Anyway, I knew eventually my voice would be back to normal. But one night I started thinking about what I would do if it didn't. It wasn't that I looked at the worst-case scenario, but people do lose their voices for long periods of time. I've seen it in people I know. I've been singing in church since I was three years old - before I can even remember. What would I do if I ever got to the point that I couldn't do it anymore?

It's a thought that scares me. But at the same time, I think it's good for us to look at our abilities and opportunities in this way. I think we would all appreciate them more. As I began to think about that possibility, my mind turned to others. What if I could no longer type or write? What if I couldn't express myself with words anymore?

Better yet, what if never again got the opportunity to talk to someone about Jesus? What if that person in my life that I need to show kindness to was suddenly not there and I didn't get another chance? In my past, I've come across people that needed Christ, but because I wasn't where I needed to be with Him, I couldn't be a witness to them. I've literally found myself in tears over people that I once knew who I may never see again and who I may not see in Heaven because I didn't take the opportunity to show them how to get there.

It's a sobering thought, huh? Our singles ministry theme verse is Ephesians 5:15-16 - "Be very careful, then, how you live—not as unwise but as wise, making the most of every opportunity, because the days are evil." This is important for us all to remember as we live out our days here. We don't know how much time we have left, or how many chances we will have to do something for God. I know I've passed on a lot of opportunities that I may never get again.

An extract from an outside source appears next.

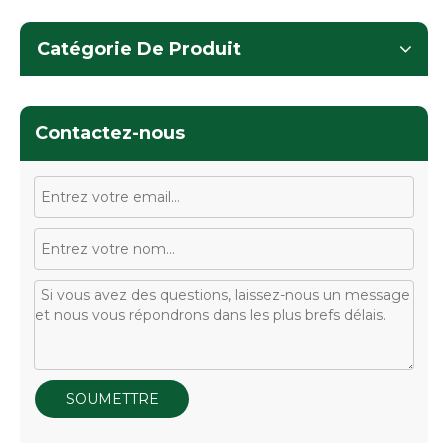
Catégorie De Produit
Contactez-nous
SOUMETTRE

So we should tell the people in our lives that we love them. We should use the talents and abilities God has given us while we have them. We should share the love of Jesus every time He gives us the chance. Making the most of every opportunity.

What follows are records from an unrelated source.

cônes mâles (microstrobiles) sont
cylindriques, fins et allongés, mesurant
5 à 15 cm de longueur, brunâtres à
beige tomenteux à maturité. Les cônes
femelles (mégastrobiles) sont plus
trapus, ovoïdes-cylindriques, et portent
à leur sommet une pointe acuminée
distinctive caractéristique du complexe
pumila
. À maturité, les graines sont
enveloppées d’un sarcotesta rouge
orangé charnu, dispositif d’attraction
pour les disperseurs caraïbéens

Wednesday, November 5, 2008

The Perfect Candidate

I cast my vote for the perfect candidate.

He is for truth and justice. He knows that things may not always seem fair, but that in the end, they work together for good. He always provides for those in his charge. He listens to his constituents. He always does what's best for them. He is kind and meek, but also strong and always in control.

He understands the difficult times that we go through because he has been through even more difficult times and emerged victorious. He cares so much about us that he put his life on the line many years ago to give us freedom.

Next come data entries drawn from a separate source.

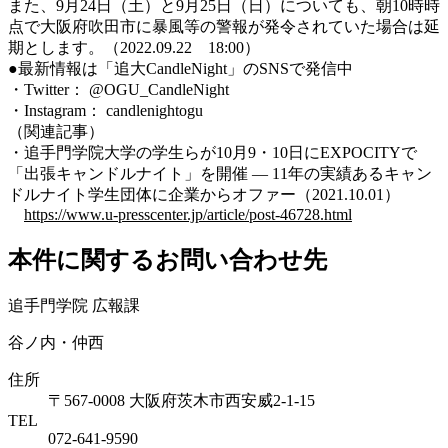
また、9月24日（土）と9月25日（日）についても、朝10時時
点で大阪府吹田市に暴風等の警報が発令されていた場合は延
期とします。（2022.09.22 18:00）
●最新情報は「追大CandleNight」のSNSで発信中
・Twitter： @OGU_CandleNight
・Instagram： candlenightogu
（関連記事）
・追手門学院大学の学生らが10月9・10日にEXPOCITYで
「出張キャンドルナイト」を開催 — 11年の実績あるキャン
ドルナイト学生団体に企業からオファー（2021.10.01）
https://www.u-presscenter.jp/article/post-46728.html
本件に関するお問い合わせ先
追手門学院 広報課
谷ノ内・仲西
住所
〒567-0008 大阪府茨木市西安威2-1-15
TEL
072-641-9590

He reaches out to children, the elderly, women, the disabled. He's even spent time with people who had communicable diseases. He loves everyone of every race the same. He is sympathetic to the suffering and merciful to even those who do him wrong. He is the perfect role model for us and our children.

I'm telling you, you can't go wrong with this candidate. There is no fault in him and nobody can accomplish what he can. He has the record to prove it. He has a long history of providing hope to the downtrodden, wholeness to the broken, nourishment to the hungry, peace to those in turmoil. At one time, he even saved the world. He's delivered on every promise he's ever made. Has any other candidate ever done that?

Have you cast your vote for him yet? I did years ago. He's never let me down. I've never been disappointed. Because my vote was cast for the perfect candidate.